AIPAC is a prime example of our refusal to raise vital questions. Each year in Washington it stages a massive extravaganza befitting a national party convention. Trotted out are more House and Senate members than can be found on the floor of Congress and there are loads of top administration officials and machers from Israel. The purposeful message sent by this display is that Jews are powerful, that Israel has great influence in Washington.

AIPAC wants everyone to believe that it is a powerhouse. We should not be surprised, then, when those who look at Israel through hostile eyes interpret what they see as evidence that the Israel lobby is all-powerful. We kvetch when others get the message that is intentionally sent.

This might be a reasonable price to pay if AIPAC made a difference. It does not. At the end of the day, other considerations determine Israel-US relations on all matters that count. At the end of the day, AIPAC is a bunch of shvitzers and people who run around a lot, acting like big shots who do not have power, although they do make noise, mainly for fund-raising purposes.

REAL INFLUENCE? Try Saudi Arabia, which connived with the White House to spirit dozens of its key people out of this country immediately after 9/11; or when it arranged back-channel military purchases from the US through Germany. Real influence is Dubai buying US ports with White House approval.

When the US demands control of Israel's relations with China, vetoes Israeli commercial activity in the US, brings criminal charges against AIPAC people and twists Israel's diplomatic arm constantly - that ain't influence.
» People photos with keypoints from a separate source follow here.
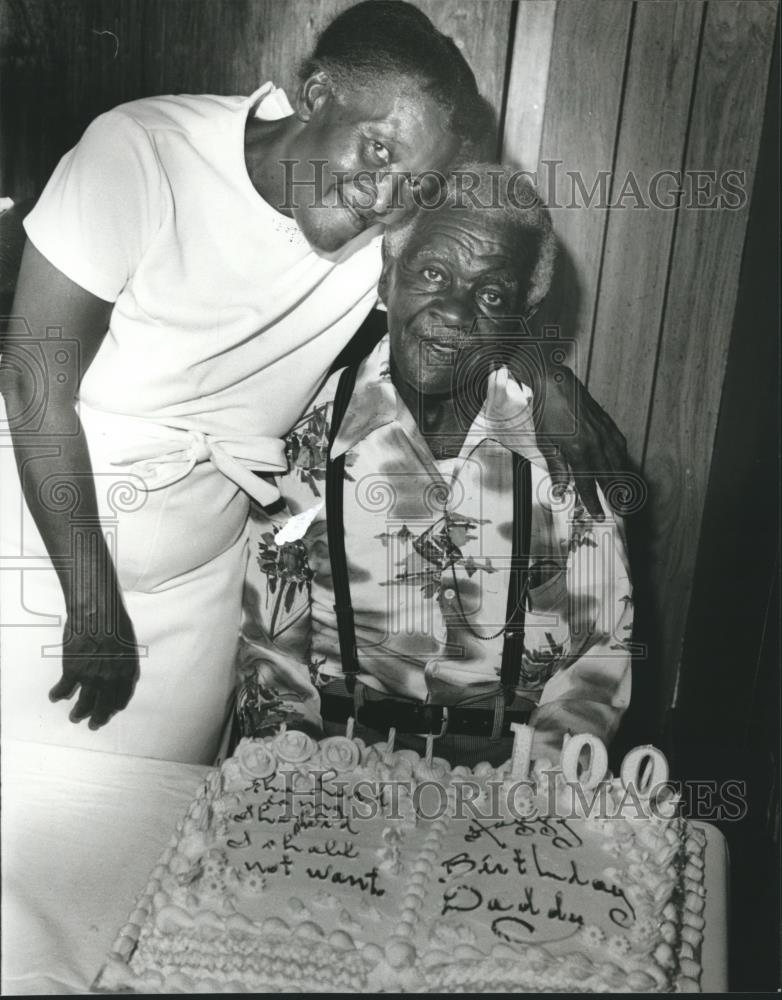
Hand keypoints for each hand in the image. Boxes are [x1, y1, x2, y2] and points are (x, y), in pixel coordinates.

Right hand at [50, 602, 139, 729]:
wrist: (97, 612)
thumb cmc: (115, 623)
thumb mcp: (128, 645)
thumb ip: (124, 662)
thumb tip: (119, 673)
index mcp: (127, 671)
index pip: (122, 698)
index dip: (114, 707)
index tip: (110, 712)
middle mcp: (110, 679)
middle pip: (104, 706)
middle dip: (98, 718)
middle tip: (93, 725)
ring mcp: (91, 677)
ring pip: (83, 704)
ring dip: (78, 714)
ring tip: (74, 718)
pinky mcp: (72, 670)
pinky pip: (63, 690)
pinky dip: (57, 695)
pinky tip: (54, 697)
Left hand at [534, 365, 627, 519]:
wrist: (554, 382)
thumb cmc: (545, 411)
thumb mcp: (545, 442)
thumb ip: (556, 467)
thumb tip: (560, 490)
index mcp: (578, 451)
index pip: (588, 483)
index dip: (593, 501)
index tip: (598, 515)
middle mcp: (596, 443)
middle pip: (608, 476)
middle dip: (615, 496)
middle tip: (621, 511)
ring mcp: (604, 432)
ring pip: (617, 462)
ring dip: (622, 480)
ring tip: (625, 494)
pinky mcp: (607, 423)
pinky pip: (619, 445)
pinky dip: (621, 457)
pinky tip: (621, 463)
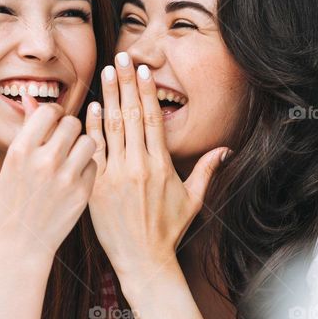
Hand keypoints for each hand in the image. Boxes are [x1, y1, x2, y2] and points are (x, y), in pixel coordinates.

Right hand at [0, 93, 97, 263]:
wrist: (19, 244)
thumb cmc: (13, 199)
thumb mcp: (12, 163)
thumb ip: (27, 130)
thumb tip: (31, 97)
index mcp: (21, 150)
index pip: (49, 111)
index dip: (54, 113)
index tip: (54, 122)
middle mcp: (44, 161)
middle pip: (73, 123)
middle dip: (69, 129)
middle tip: (63, 141)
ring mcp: (65, 178)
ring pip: (89, 141)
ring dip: (82, 145)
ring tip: (71, 157)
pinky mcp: (83, 193)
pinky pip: (94, 164)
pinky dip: (87, 167)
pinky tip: (75, 177)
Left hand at [85, 52, 227, 279]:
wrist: (143, 260)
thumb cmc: (168, 230)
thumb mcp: (193, 201)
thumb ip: (206, 171)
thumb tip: (225, 150)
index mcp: (162, 166)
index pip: (152, 119)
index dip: (146, 92)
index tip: (142, 70)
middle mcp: (139, 167)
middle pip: (131, 116)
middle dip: (125, 84)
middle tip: (120, 58)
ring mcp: (116, 176)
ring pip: (111, 129)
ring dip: (108, 98)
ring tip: (106, 73)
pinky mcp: (97, 187)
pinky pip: (94, 151)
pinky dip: (92, 128)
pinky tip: (91, 108)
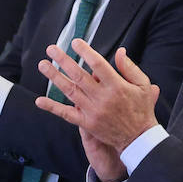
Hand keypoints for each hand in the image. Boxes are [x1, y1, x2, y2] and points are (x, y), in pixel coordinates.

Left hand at [34, 39, 159, 181]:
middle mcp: (102, 98)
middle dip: (63, 60)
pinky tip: (39, 101)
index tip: (75, 42)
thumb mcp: (143, 86)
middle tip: (51, 49)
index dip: (85, 52)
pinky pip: (66, 114)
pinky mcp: (87, 123)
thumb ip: (130, 68)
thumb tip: (120, 51)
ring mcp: (92, 111)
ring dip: (55, 77)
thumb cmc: (142, 109)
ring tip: (43, 65)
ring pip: (70, 91)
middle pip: (79, 75)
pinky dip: (52, 107)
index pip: (98, 64)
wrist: (138, 138)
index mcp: (117, 86)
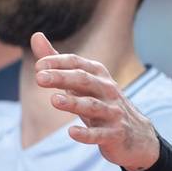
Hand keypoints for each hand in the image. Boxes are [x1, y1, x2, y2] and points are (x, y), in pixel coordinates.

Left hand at [31, 33, 159, 170]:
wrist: (135, 135)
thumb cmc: (100, 102)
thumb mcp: (80, 81)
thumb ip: (57, 61)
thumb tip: (36, 35)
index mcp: (98, 74)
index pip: (77, 63)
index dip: (58, 62)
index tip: (38, 66)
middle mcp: (107, 89)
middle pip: (84, 80)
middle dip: (62, 78)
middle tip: (39, 78)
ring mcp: (113, 112)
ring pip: (92, 105)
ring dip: (73, 103)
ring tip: (53, 100)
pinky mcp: (115, 134)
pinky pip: (100, 134)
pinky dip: (87, 133)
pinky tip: (72, 132)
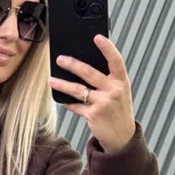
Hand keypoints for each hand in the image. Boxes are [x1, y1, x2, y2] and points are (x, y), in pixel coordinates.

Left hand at [49, 35, 135, 153]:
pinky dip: (67, 102)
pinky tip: (60, 98)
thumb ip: (108, 81)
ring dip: (63, 84)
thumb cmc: (119, 111)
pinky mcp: (93, 115)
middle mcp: (114, 90)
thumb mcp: (120, 93)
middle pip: (89, 73)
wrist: (122, 137)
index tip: (97, 37)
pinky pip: (76, 106)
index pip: (116, 60)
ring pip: (78, 90)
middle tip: (60, 59)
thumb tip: (83, 69)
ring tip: (52, 80)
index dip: (107, 47)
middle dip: (72, 64)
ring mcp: (104, 103)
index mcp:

All the noise made by AIPAC and other advocates for Israel cannot change this reality.

Whether with respect to diplomacy or other spheres of activity, true influence is exerted quietly. Noise and publicity are antithetical to influence.

The chances that American Jewish leaders will reflect on the lobbying tactics that we cling to are zero. We believe that hoopla and attention are signs of success. Like those who bash Israel, reality is not allowed to intrude on fantasy.

And while it is truly meritorious for pro-Israel activists to be making the case for the Jewish state - we need to rethink how best to do so.

I fear that we are trapped in arrangements that promote self-deception. We seem to lack the capacity to evaluate the utility of our current stratagems.

I wish it could be otherwise. I wish we did not give ammunition to those who bash us by promoting the wrongful perception that we are powerful.

The writer, a former law professor, lives in New York and is president of the Rabbi Jacob Joseph Yeshiva.